Johannesburg – Tsogo Sun’s shares leapt 5.75 percent to R26.50 yesterday after the hotels and gambling operator said its annual profit rose 12 percent on increased tourism to South Africa.

Headline earnings per share rose 12 percent to 196.5c in the year to March, from 175c a year earlier. The group declared a final dividend per share of 67c.

Chief executive Marcel von Aulock said the group saw a number of tourists, mostly from the US, spend their holidays in South Africa due to the rand depreciating alarmingly against the dollar last year, which helped the group.

Von Aulock said during the first half of last year there were fewer Chinese and Indian tourists. “The visa regulations that were introduced by the Home Affairs Department cost us visitors from China and India.

“These were our strongest markets and it was pleasing to see the government loosening up on the regulations. It is showing already in the first three months of 2016 with tourism figures improving,” Von Aulock said.

Earnings before interest, income tax, depreciation, amortisation, property rentals, long-term incentives and exceptional items increased by 8 percent to R4.5 billion.

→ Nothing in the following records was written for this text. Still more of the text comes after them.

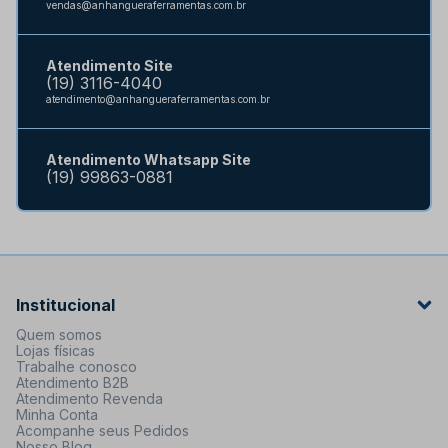
vendas@anhangueraferramentas.com.br
Atendimento Site
(19) 3116-4040
atendimento@anhangueraferramentas.com.br
Atendimento Whatsapp Site
(19) 99863-0881
Institucional
Quem somos
Lojas físicas
Trabalhe conosco
Atendimento B2B
Atendimento Revenda
Minha Conta
Acompanhe seus Pedidos
Nosso Blog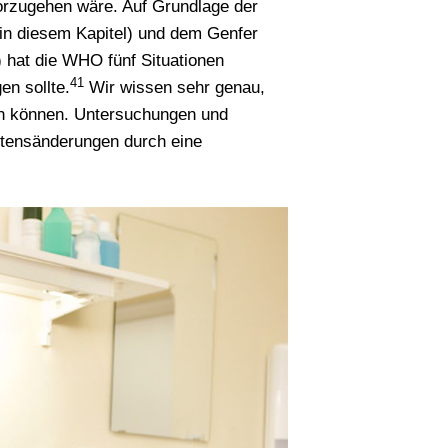
orzugehen wäre. Auf Grundlage der
t in diesem Kapitel) und dem Genfer
hat die WHO fünf Situationen
41
en sollte.
Wir wissen sehr genau,
en können. Untersuchungen und
ltensänderungen durch eine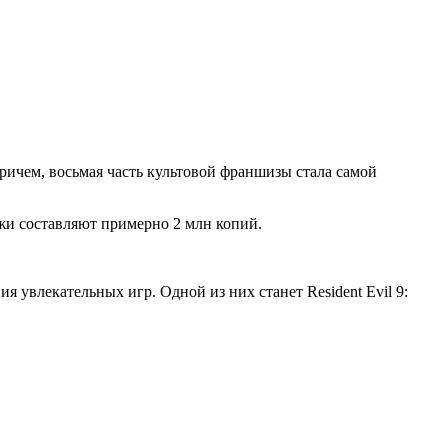
 причем, восьмая часть культовой франшизы стала самой
ажи составляют примерно 2 млн копий.
 увлекательных игр. Одной из них станет Resident Evil 9: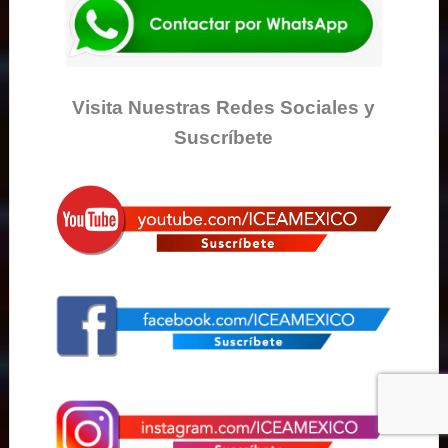
Visita Nuestras Redes Sociales y
Suscríbete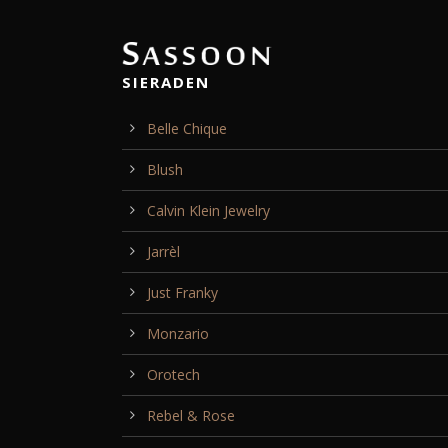
SIERADEN
Belle Chique
Blush
Calvin Klein Jewelry
Jarrèl
Just Franky
Monzario
Orotech
Rebel & Rose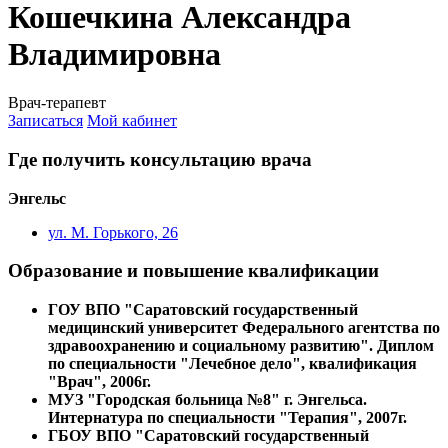
Кошечкина Александра
Владимировна
Врач-терапевт
Записаться
Мой кабинет
Где получить консультацию врача
Энгельс
ул. М. Горького, 26
Образование и повышение квалификации
ГОУ ВПО "Саратовский государственный
медицинский университет Федерального агентства по
здравоохранению и социальному развитию". Диплом
по специальности "Лечебное дело", квалификация
"Врач", 2006г.
МУЗ "Городская больница №8" г. Энгельса.
Интернатура по специальности "Терапия", 2007г.
ГБОУ ВПО "Саратовский государственный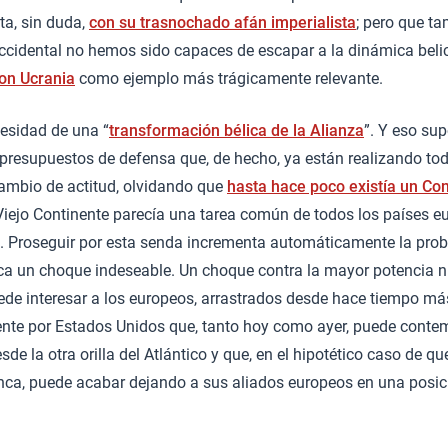
ta, sin duda,
con su trasnochado afán imperialista
; pero que t
ccidental no hemos sido capaces de escapar a la dinámica belic
on Ucrania
como ejemplo más trágicamente relevante.
cesidad de una “
transformación bélica de la Alianza
”. Y eso su
presupuestos de defensa que, de hecho, ya están realizando tod
ambio de actitud, olvidando que
hasta hace poco existía un C
Viejo Continente parecía una tarea común de todos los países e
). Proseguir por esta senda incrementa automáticamente la prob
ca un choque indeseable. Un choque contra la mayor potencia nu
de interesar a los europeos, arrastrados desde hace tiempo más
ente por Estados Unidos que, tanto hoy como ayer, puede conte
sde la otra orilla del Atlántico y que, en el hipotético caso de 
anca, puede acabar dejando a sus aliados europeos en una posi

Revenue increased 8 percent to R12.5bn, with 72 percent of its revenue derived from gaming and 28 percent from hotels.

“With consumers under financial strain and continued negative sentiment due to macroeconomic conditions, trading during this financial year has been challenging,” Von Aulock said.

The gaming division was a strong performer, up by 7 percent to R8.9bn.

Nolwandle Mthombeni, an analyst at Mergence Investment Managers, said the results displayed the resilience of the company, as well as the strength of its hotel portfolio, which had historically been overlooked by the market due to its smaller contribution to earnings.

“The casino industry is a fixed-cost business with high operational gearing, so when volumes slow down there can be significant margin compression. This has been the case for Tsogo as the consumer discretionary spends has become subdued due to overall macroeconomic negative sentiment.

“In 2015 the gaming stocks de-rated significantly on the expectations of slowing earnings growth due to lower gambling spend nationwide. Last year the group had a minus 13 percent total return as the market started shying away from the gambling sector.

“However, Tsogo was able to fare better than its peer due to, among other things, its hotel portfolio,” she said.

Mthombeni said while casino growth slowed, the hotel segment showed good growth on the back of strong tourism.